- _Text block_
WARNING: THIS IS WORK IN PROGRESS
The Elastic Common Schema (ECS) defines a common set of fields for ingesting data into Elasticsearch. A common schema helps you correlate data from sources like logs and metrics or IT operations analytics and security analytics.
ECS is still under development and backward compatibility is not guaranteed. Any feedback on the general structure, missing fields, or existing fields is appreciated. For contributions please read the Contributing Guide.
The current version of ECS is 0.1.0
.
ECS defines these fields.
- Base fields
- Agent fields
- Cloud fields
- Container fields
- Destination fields
- Device fields
- Error fields
- Event fields
- File fields
- Geo fields
- Host fields
- HTTP fields
- Log fields
- Network fields
- Organization fields
- Operating System fields
- Process fields
- Service fields
- Source fields
- URL fields
- User fields
- User agent fields
The base set contains all fields which are on the top level. These fields are common across all types of events.
The agent fields contain the data about the agent/client/shipper that created the event.
Examples: In the case of Beats for logs, the agent.name is filebeat. For APM, it is the agent running in the app/service. The agent information does not change if data is sent through queuing systems like Kafka, Redis, or processing systems such as Logstash or APM Server.
Fields related to the cloud or infrastructure the events are coming from.
Examples: If Metricbeat is running on an EC2 host and fetches data from its host, the cloud info contains the data about this machine. If Metricbeat runs on a remote machine outside the cloud and fetches data from a service running in the cloud, the field contains cloud data from the machine the service is running on.
Container fields are used for meta information about the specific container that is the source of information. These fields help correlate data based containers from any runtime.
Destination fields describe details about the destination of a packet/event.
Device fields are used to provide additional information about the device that is the source of the information. This could be a firewall, network device, etc.
These fields can represent errors of any kind. Use them for errors that happen while fetching events or in cases where the event itself contains an error.
Field | Description | Type | Multi Field | Example |
---|---|---|---|---|
error.id | Unique identifier for the error. | keyword | ||
error.message | Error message. | text | ||
error.code | Error code describing the error. | keyword |
The event fields are used for context information about the data itself.

- _Short task_
Proceed with the Elastic Common Schema page from the point where it stops. The records have no connection to the Elastic Common Schema page.

- _Provided material_
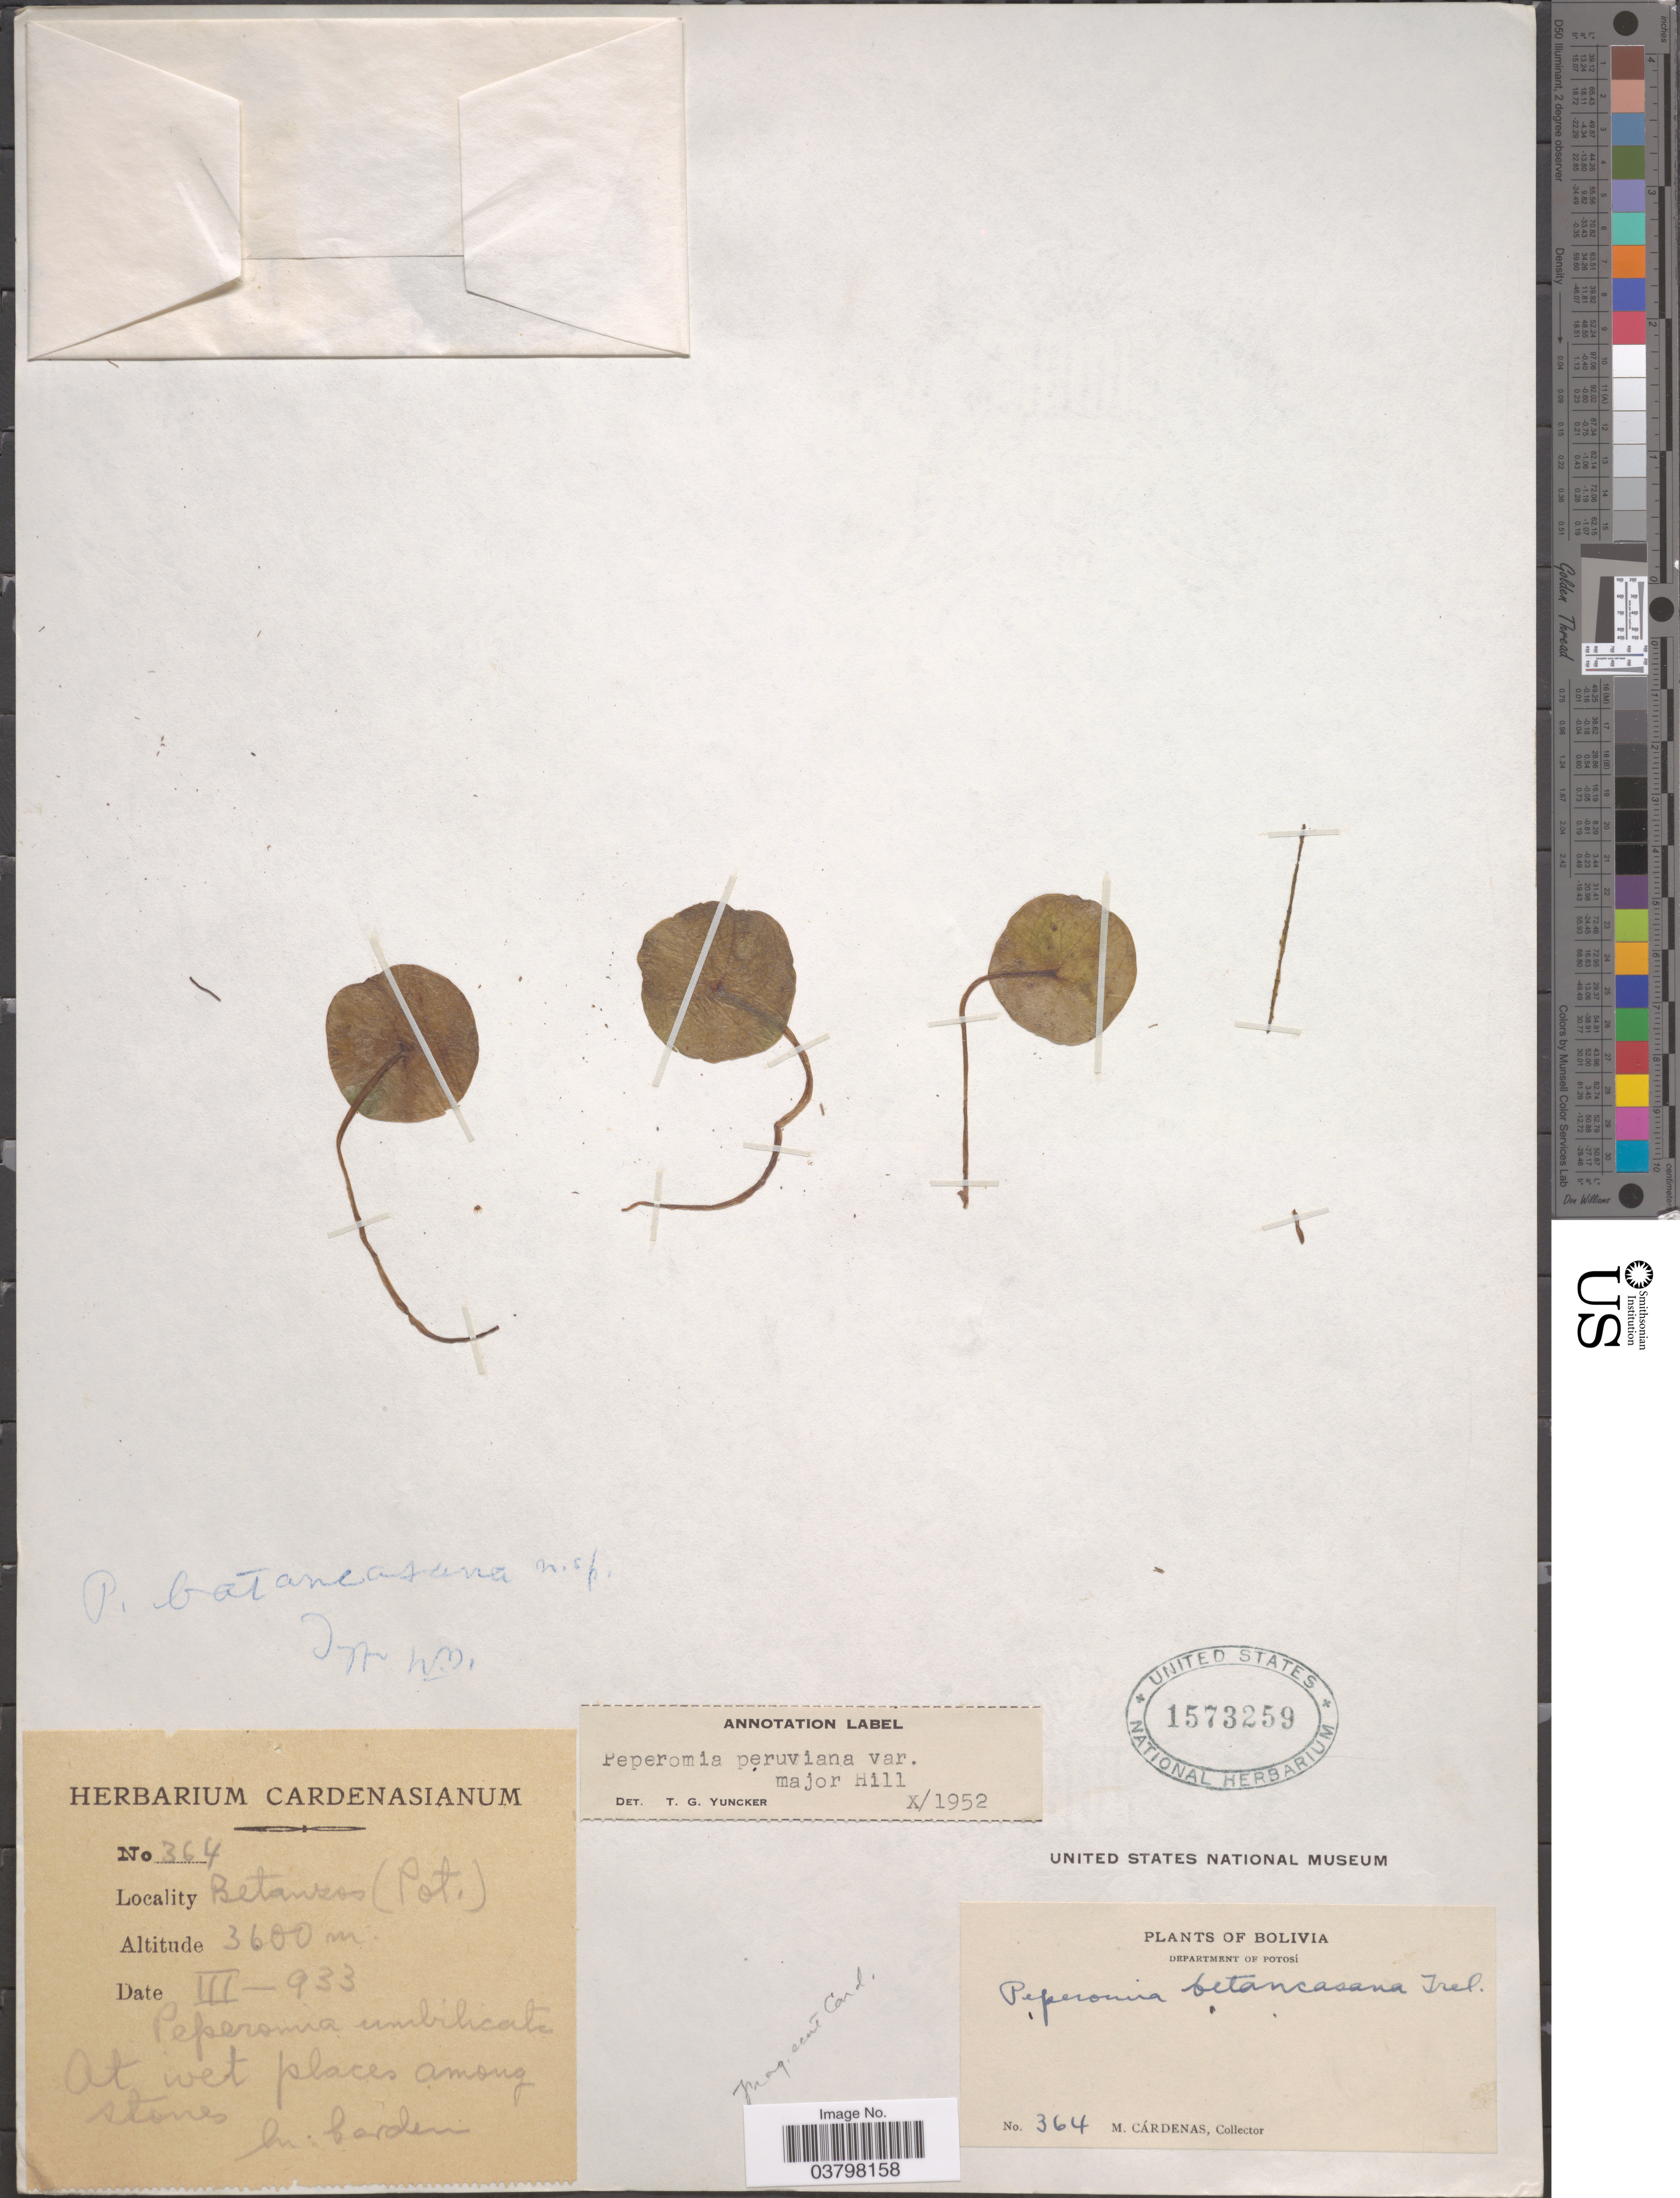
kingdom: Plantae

--

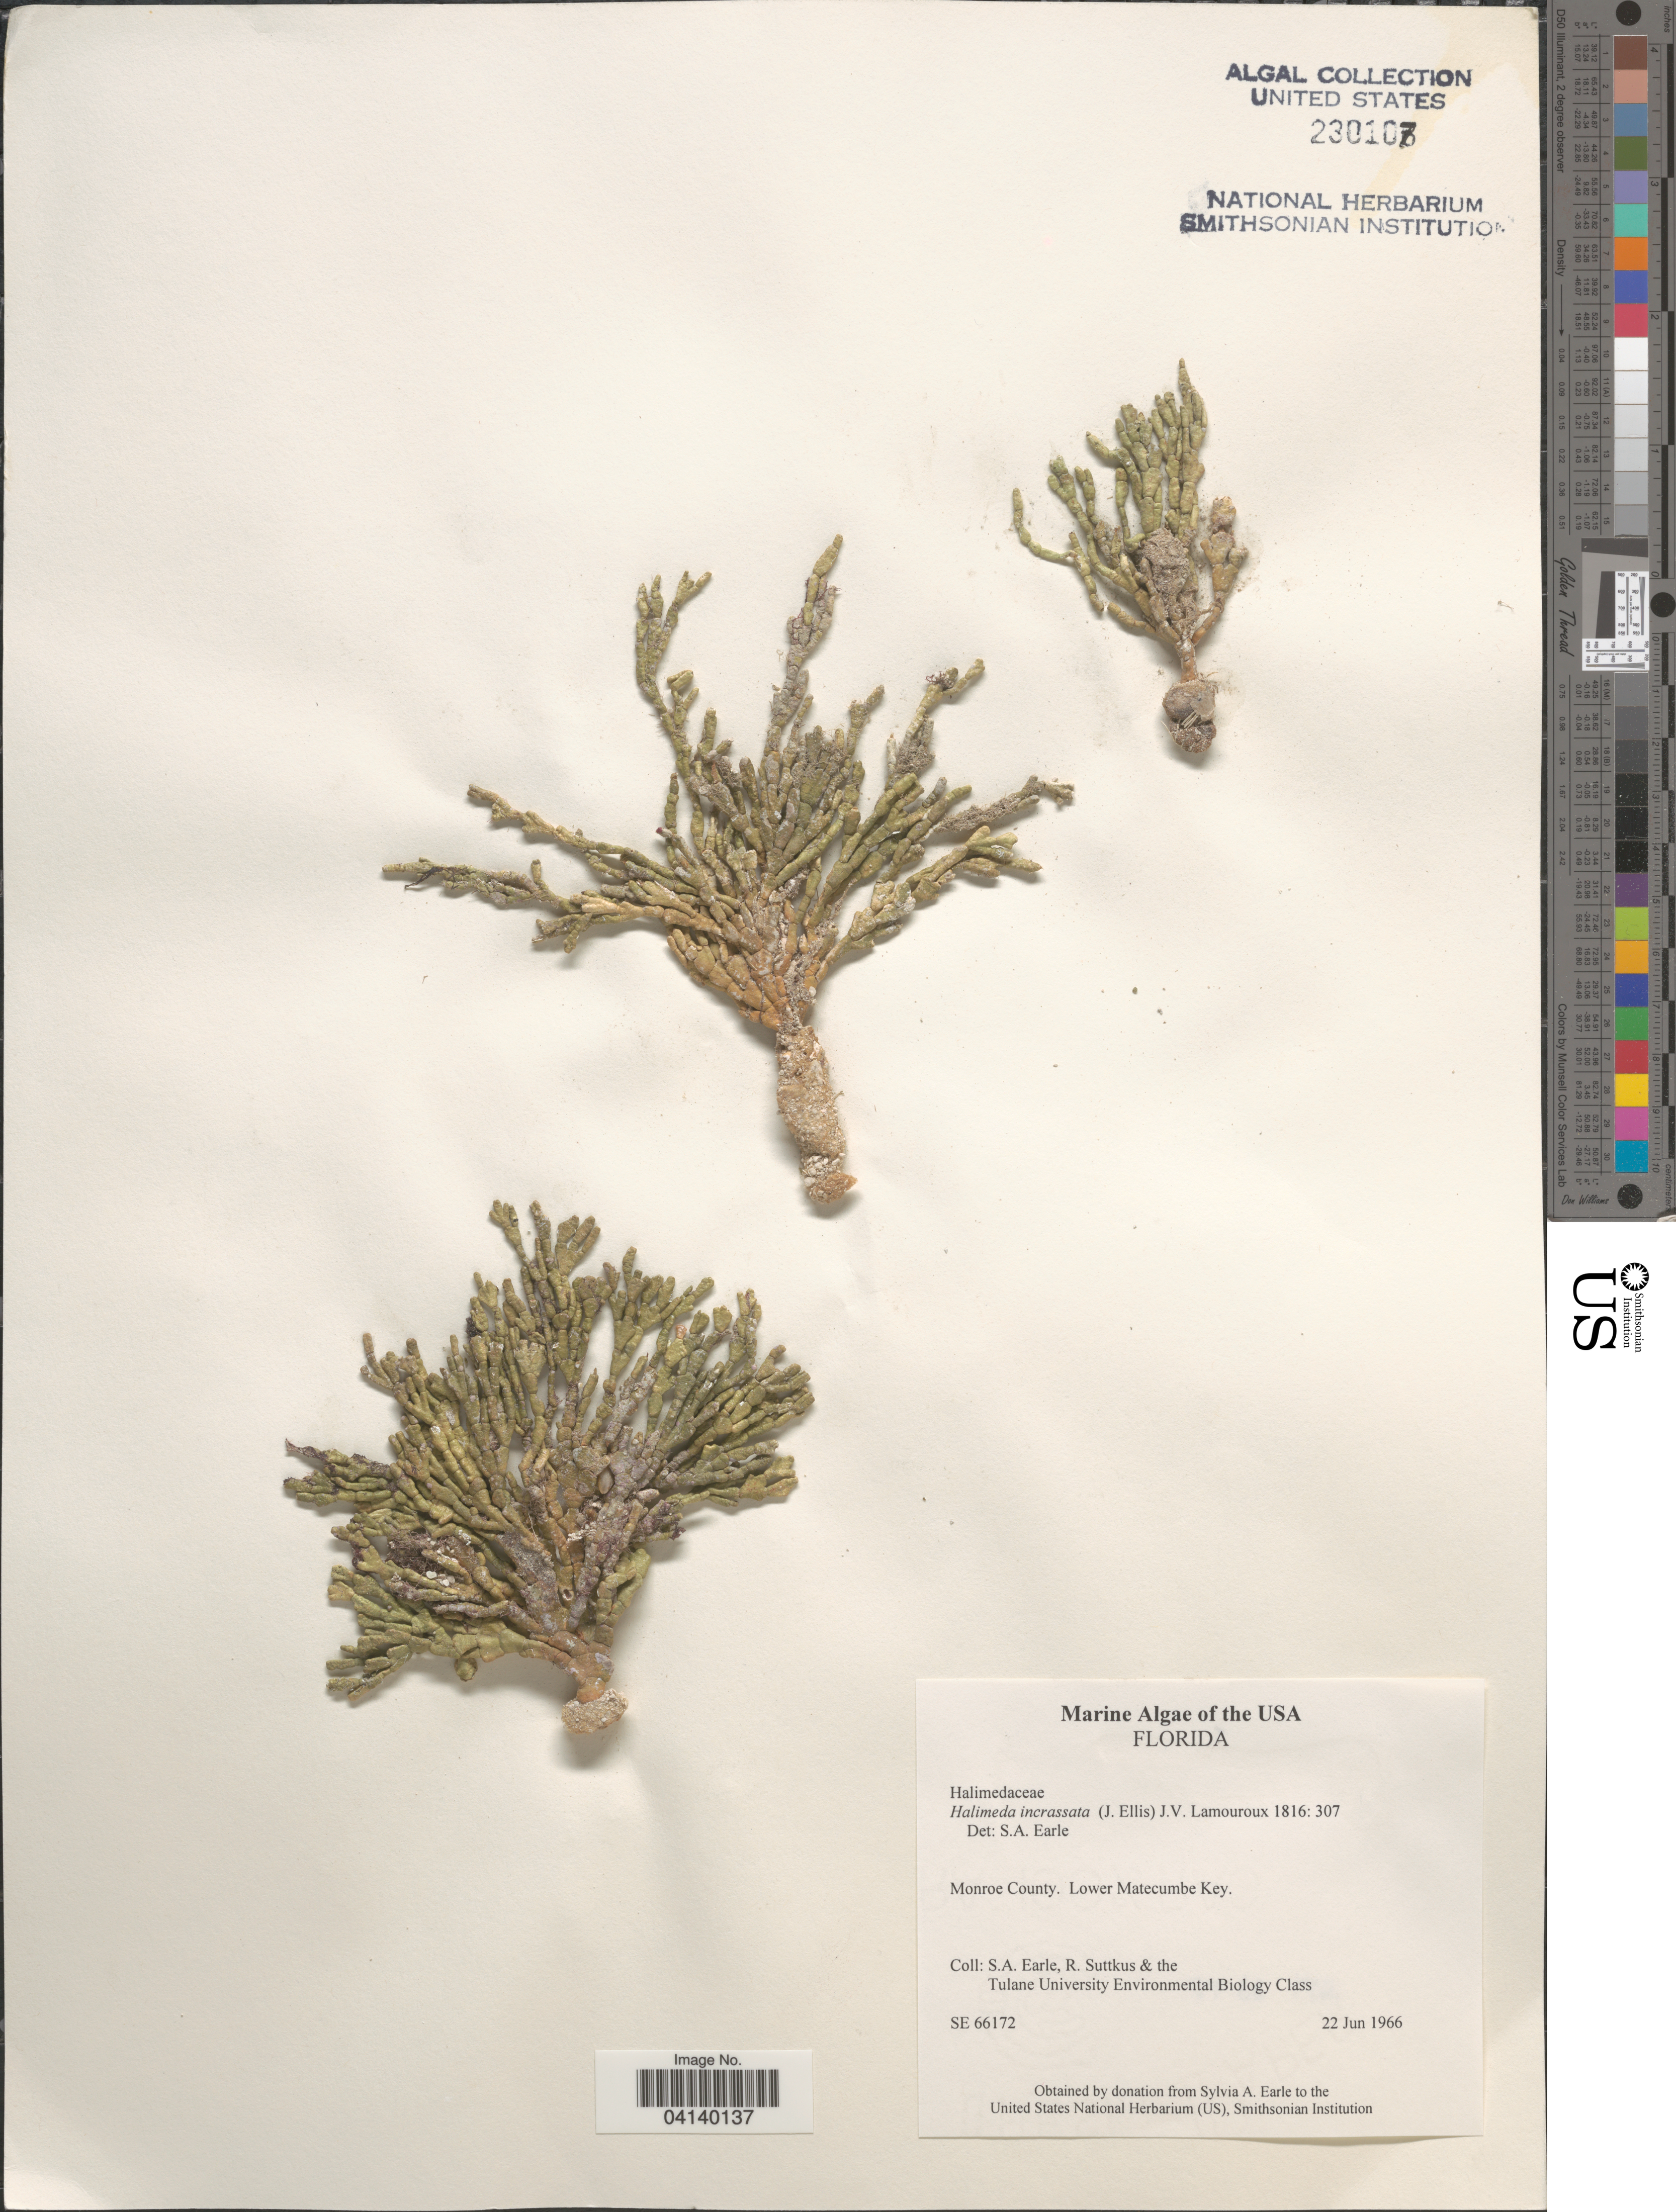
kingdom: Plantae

- _Exercise result_
File fields provide details about each file.
Geo fields can carry data about a specific location related to an event or geo information for an IP field.
Host fields provide information related to a host. A host can be a physical machine, a virtual machine, or a Docker container.
Normally the host information is related to the machine on which the event was generated/collected, but they can be used differently if needed.
Fields related to HTTP requests and responses.
Fields which are specific to log events.
Fields related to network data.
The organization fields enrich data with information about the company or entity the data is associated with. These fields help you arrange or filter data stored in an index by one or multiple organizations.
Field | Description | Type | Multi Field | Example |
---|---|---|---|---|
organization.name | Organization name. | text | ||
organization.id | Unique identifier for the organization. | keyword |
The OS fields contain information about the operating system. These fields are often used inside other prefixes, such as host.os.*
or user_agent.os.*
.
These fields contain information about a process. These fields can help you correlate metrics information with a process id/name from a log message. The process.pid
often stays in the metric itself and is copied to the global field for correlation.
The service fields describe the service for or from which the data was collected. These fields help you find and correlate logs for a specific service and version.
Source fields describe details about the source of the event.
URL fields provide a complete URL, with scheme, host, and path. The URL object can be reused in other prefixes, such as host.url.*
for example. Keep the structure consistent whenever you use URL fields.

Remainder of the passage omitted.